(Beginning of Entries provided)

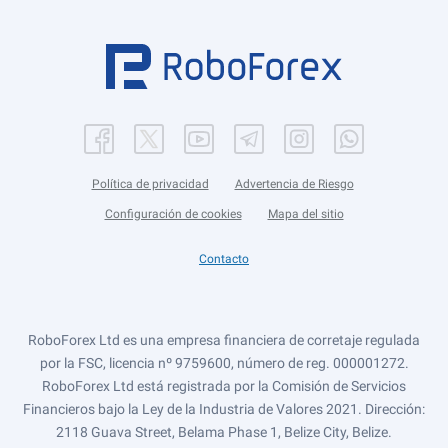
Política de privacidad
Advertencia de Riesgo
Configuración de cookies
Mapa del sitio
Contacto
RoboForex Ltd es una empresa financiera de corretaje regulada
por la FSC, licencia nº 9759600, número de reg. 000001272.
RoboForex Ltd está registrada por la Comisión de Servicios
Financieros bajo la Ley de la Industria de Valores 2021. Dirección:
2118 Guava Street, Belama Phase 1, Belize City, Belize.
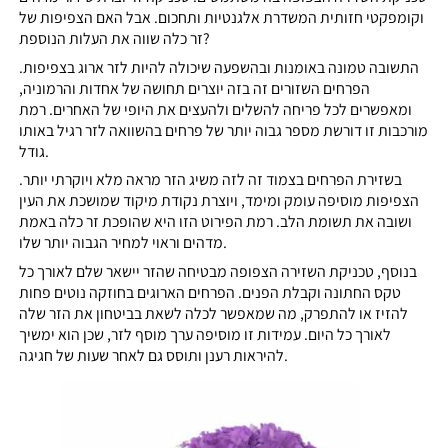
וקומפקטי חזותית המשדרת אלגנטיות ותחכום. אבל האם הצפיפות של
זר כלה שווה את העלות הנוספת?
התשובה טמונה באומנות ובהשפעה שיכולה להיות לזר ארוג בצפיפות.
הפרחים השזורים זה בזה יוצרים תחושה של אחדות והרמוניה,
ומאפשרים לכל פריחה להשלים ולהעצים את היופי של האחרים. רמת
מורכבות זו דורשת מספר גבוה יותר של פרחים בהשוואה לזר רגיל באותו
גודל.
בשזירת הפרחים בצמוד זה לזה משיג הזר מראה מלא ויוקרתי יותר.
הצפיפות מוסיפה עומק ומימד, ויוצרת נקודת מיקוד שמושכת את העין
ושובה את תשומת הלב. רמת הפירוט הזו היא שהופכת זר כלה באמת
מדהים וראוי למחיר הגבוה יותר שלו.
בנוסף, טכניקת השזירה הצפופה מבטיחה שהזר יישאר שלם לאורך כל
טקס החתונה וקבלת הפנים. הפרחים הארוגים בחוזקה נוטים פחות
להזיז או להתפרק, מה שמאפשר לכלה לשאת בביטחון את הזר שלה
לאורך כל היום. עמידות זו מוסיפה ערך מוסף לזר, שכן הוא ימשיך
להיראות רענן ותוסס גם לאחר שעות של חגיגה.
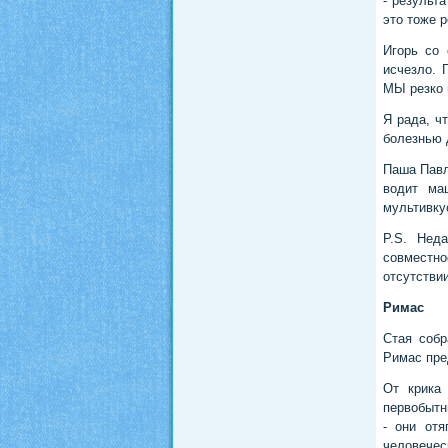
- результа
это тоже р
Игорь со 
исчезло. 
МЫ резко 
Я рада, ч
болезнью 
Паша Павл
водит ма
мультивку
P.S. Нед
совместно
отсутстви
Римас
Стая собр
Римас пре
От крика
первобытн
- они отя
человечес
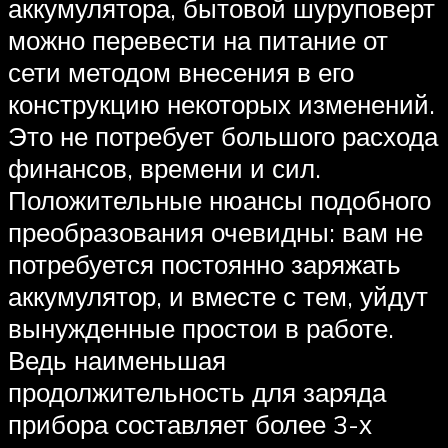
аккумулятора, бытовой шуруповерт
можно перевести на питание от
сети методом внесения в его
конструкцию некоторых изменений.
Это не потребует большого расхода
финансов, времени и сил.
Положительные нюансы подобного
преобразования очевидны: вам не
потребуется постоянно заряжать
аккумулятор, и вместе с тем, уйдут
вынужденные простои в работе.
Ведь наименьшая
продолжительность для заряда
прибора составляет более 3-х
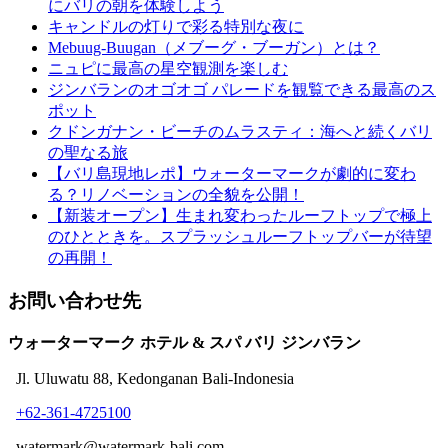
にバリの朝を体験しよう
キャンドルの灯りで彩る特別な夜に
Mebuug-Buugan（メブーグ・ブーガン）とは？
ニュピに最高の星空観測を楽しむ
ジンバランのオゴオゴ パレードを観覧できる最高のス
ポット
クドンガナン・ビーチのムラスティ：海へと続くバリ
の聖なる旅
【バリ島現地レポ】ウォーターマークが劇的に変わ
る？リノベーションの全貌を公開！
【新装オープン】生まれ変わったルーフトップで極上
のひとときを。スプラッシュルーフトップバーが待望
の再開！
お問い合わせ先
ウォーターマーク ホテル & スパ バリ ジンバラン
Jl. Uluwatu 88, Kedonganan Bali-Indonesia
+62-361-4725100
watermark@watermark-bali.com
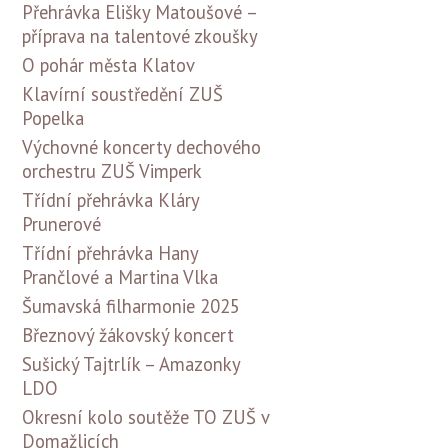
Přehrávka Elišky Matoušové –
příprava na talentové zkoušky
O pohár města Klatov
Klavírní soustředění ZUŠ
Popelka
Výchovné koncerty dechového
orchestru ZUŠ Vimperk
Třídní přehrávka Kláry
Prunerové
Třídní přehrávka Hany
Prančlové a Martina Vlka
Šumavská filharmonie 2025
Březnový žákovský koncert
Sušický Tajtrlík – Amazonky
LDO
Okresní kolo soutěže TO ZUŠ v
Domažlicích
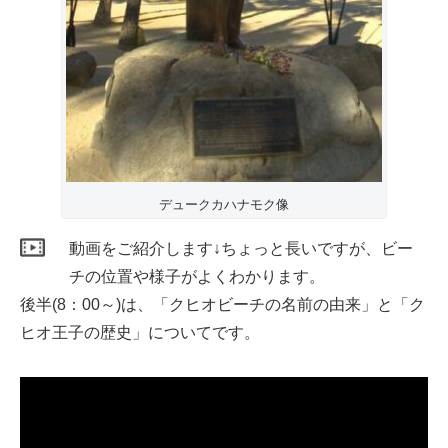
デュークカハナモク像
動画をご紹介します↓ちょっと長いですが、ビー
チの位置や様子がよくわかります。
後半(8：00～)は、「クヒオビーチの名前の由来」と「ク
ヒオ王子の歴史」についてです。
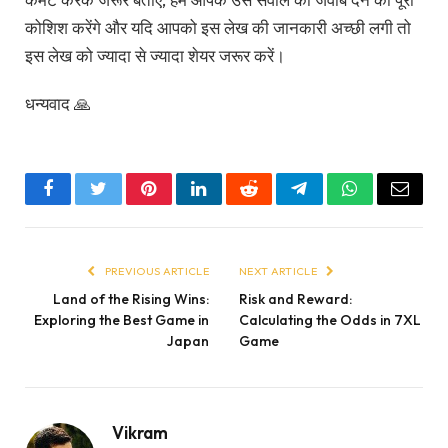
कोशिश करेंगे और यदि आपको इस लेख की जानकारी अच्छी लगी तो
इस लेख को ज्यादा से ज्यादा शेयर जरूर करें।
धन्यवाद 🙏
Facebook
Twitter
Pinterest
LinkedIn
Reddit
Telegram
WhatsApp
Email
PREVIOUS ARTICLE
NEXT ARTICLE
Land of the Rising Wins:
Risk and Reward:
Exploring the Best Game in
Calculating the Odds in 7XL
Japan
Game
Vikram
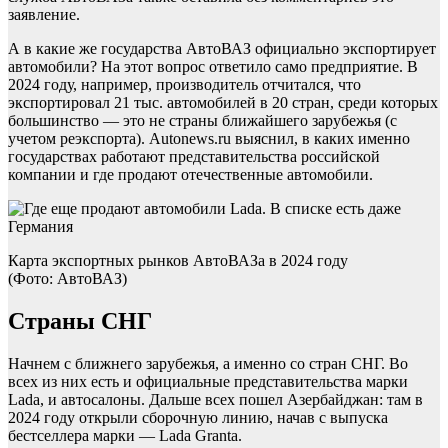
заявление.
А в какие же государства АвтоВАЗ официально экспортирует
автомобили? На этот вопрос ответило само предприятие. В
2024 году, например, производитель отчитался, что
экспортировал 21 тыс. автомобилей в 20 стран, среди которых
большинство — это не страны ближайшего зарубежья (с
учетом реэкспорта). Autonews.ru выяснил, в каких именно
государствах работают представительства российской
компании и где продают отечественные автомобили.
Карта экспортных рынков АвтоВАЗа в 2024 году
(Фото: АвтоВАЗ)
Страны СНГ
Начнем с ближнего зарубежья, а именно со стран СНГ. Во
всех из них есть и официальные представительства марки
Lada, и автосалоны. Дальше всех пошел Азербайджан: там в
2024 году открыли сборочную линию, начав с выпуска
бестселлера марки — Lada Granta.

(End of Entries provided)

Starting from the line with "Advertencia de Riesgo" in the records above, repeat each line exactly until you have written the line with "Třídní přehrávka Kláry", then stop; drop the pictures.

Advertencia de Riesgo
Configuración de cookies
Mapa del sitio
Contacto
RoboForex Ltd es una empresa financiera de corretaje regulada
por la FSC, licencia nº 9759600, número de reg. 000001272.
RoboForex Ltd está registrada por la Comisión de Servicios
Financieros bajo la Ley de la Industria de Valores 2021. Dirección:
2118 Guava Street, Belama Phase 1, Belize City, Belize.
וקומפקטי חזותית המשדרת אלגנטיות ותחכום. אבל האם הצפיפות של
זר כלה שווה את העלות הנוספת?
התשובה טמונה באומנות ובהשפעה שיכולה להיות לזר ארוג בצפיפות.
הפרחים השזורים זה בזה יוצרים תחושה של אחדות והרמוניה,
ומאפשרים לכל פריחה להשלים ולהעצים את היופי של האחרים. רמת
מורכבות זו דורשת מספר גבוה יותר של פרחים בהשוואה לזר רגיל באותו
גודל.
בשזירת הפרחים בצמוד זה לזה משיג הזר מראה מלא ויוקרתי יותר.
הצפיפות מוסיפה עומק ומימד, ויוצרת נקודת מיקוד שמושכת את העין
ושובה את תשומת הלב. רמת הפירוט הזו היא שהופכת זר כלה באמת
מדהים וראוי למחיר הגבוה יותר שלו.
בנוסף, טכניקת השזירה הצפופה מבטיחה שהזר יישאר שלם לאורך כל
טקס החתונה וקבלת הפנים. הפרחים הארוגים בחוזקה נוטים פחות
להזיז או להתפרק, מה שמאפשר לכלה לשאת בביטחון את הזר שלה
לאורך כל היום. עמידות זו מוסיפה ערך מוסף לזר, שכן הוא ימשיך
להיראות רענן ותוסס גם לאחר שעות של חגיגה.
- результа
это тоже р
Игорь со 
исчезло. 
МЫ резко 
Я рада, ч
болезнью 
Паша Павл
водит ма
мультивку
P.S. Нед
совместно
отсутстви
Римас
Стая собр
Римас пре
От крика
первобытн
- они отя
человечес
аккумулятора, бытовой шуруповерт
можно перевести на питание от
сети методом внесения в его
конструкцию некоторых изменений.
Это не потребует большого расхода
финансов, времени и сил.
Положительные нюансы подобного
преобразования очевидны: вам не
потребуется постоянно заряжать
аккумулятор, и вместе с тем, уйдут
вынужденные простои в работе.
Ведь наименьшая
продолжительность для заряда
прибора составляет более 3-х
にバリの朝を体験しよう
キャンドルの灯りで彩る特別な夜に
Mebuug-Buugan（メブーグ・ブーガン）とは？
ニュピに最高の星空観測を楽しむ
ジンバランのオゴオゴ パレードを観覧できる最高のス
ポット
クドンガナン・ビーチのムラスティ：海へと続くバリ
の聖なる旅
【バリ島現地レポ】ウォーターマークが劇的に変わ
る？リノベーションの全貌を公開！
【新装オープン】生まれ変わったルーフトップで極上
のひとときを。スプラッシュルーフトップバーが待望
の再開！
お問い合わせ先
ウォーターマーク ホテル & スパ バリ ジンバラン
Jl. Uluwatu 88, Kedonganan Bali-Indonesia
+62-361-4725100
watermark@watermark-bali.com
Přehrávka Elišky Matoušové –
příprava na talentové zkoušky
O pohár města Klatov
Klavírní soustředění ZUŠ
Popelka
Výchovné koncerty dechového
orchestru ZUŠ Vimperk
Třídní přehrávka Kláry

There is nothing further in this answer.